_Исходный документ_
= = = =
Можно представить, каков был разговор при заказе этого потолка. – Не извольте беспокоиться! – говорил подрядчик. – Потолок сделаем просто красота! Ай, ей-богу, интересно вы придумали, ваше величество!..
– Да гляди, труху у меня не клади, – говорил Нерон. – Гляди, клади что-нибудь потяжельше. Лёгкая труха ей нипочём. Знаешь, какая у меня мамаша!
– Как же не знать, ваше величество? Характерная старушка. Только какая же может быть труха? Ай, ей-богу, интересно, ваше величество: я особо большой камешек велю положить в аккурат над самой головкой вашей преподобной маменьки.
– Ну, уж вы там как хотите, – говорил Нерон, – но только чтоб – раз! – и нет маменьки.
«Наивный» повествователь возмущён подобными нравами исторических персонажей, но то, что его возмущает, собственно, и оказывается базовым способом разоблачения пошлости и «одномерности» исторических знаменитостей. Психология исторических персонажей низводится до совершенной ничтожности мотивов и обоснований тех или иных поступков. Сама речевая маска при этом тоже снижает «легендарное» начало: так, как пишет Зощенко, могли бы разговаривать не столько Нерон и какой-то исполнитель его воли, а купец и приказчик из третьеразрядного русского романа.
Сам Зощенко отвечает на этот вопрос так:
Мы назвали её так оттого, что все другие цвета были своевременно разобраны. ‹…› Все цвета эти были использованы для названий книг, которые выпускались различными государствами для доказательства своей правоты или, напротив, – вины других.
= = = =
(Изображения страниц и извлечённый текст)
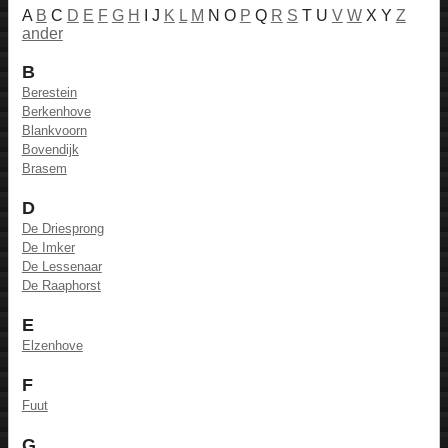
A
B
C
D
E
F
G
H
I J
K
L
M
N O
P
Q
R
S
T U
V
W
X Y
Z
ander
B
Berestein
Berkenhove
Blankvoorn
Bovendijk
Brasem
D
De Driesprong
De Imker
De Lessenaar
De Raaphorst
E
Elzenhove
F
Fuut
G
= = = =
_Вопросы по материалам_
**1)** Возьмите из текста о Зощенко отрывок, который начинается со слов «Можно представить, каков» и заканчивается словами «у меня мамаша!», и подставьте в нём «мастер» вместо «подрядчик».
**2)** Почему, согласно тексту о Зощенко, сама речевая маска снижает «легендарное» начало?
**3)** Продолжите, пожалуйста, текст о Зощенко, начиная сразу после его последней фразы.
Эти материалы взяты из другого источника.

_Результаты заданий_
**1)**
Можно представить, каков был разговор при заказе этого потолка. – Не извольте беспокоиться! – говорил мастер. – Потолок сделаем просто красота! Ай, ей-богу, интересно вы придумали, ваше величество!..
– Да гляди, труху у меня не клади, – говорил Нерон. – Гляди, клади что-нибудь потяжельше. Лёгкая труха ей нипочём. Знаешь, какая у меня мамаша!

**2)** Нерон и исполнитель его воли говорят у Зощенко так, как могли бы разговаривать купец и приказчик из третьеразрядного русского романа.

**3)**
Нам едва оставалось четыре-пять совершенно невзрачных цвета. ‹…› Но ещё оставался голубой цвет, на котором мы и остановили своё внимание.
Этим цветом надежды, цветом, который с давних пор означает скромность, молодость и всё хорошее и возвышенное, этим цветом неба, в котором летают голуби и аэропланы, цветом неба, которое расстилается над нами, мы называем нашу смешную и отчасти трогательную книжку.
Здесь Зощенко имеет в виду старую политико-дипломатическую традицию – что сообразно «историчности» его произведения. В мировой политической и дипломатической практике, а также публицистике сложилась традиция обозначать определённые подборки публикуемых документов по цветам. Среди «цветных книг» существуют синие, белые, жёлтые, коричневые, оранжевые, серые, зелёные, красные, малиновые. Традиция эта пошла из Англии XVII века (в «синие книги» вносили отчёты о работе парламента) и в середине XIX века распространилась в разных странах. В 1914 году правительство Германии выпустило «Германскую белую книгу», где излагался официальный немецкий взгляд на причины начавшейся войны. Уже после зощенковской «Голубой книги» появлялись «чёрные», «белые», «коричневые» книги документов, изобличающих нацизм, коммунистические режимы, агрессию во Вьетнаме и т. д. Так, в 1960-х годах в Советском Союзе ходила в самиздате «Белая книга» Александра Гинзбурга, куда вошли документы о процессе Синявского и Даниэля, – с неё началось диссидентское движение в СССР. А «Чёрная книга», составленная в 1946 году Ильёй Эренбургом и Василием Гроссманом, стала самым полным советским свидетельством о холокосте.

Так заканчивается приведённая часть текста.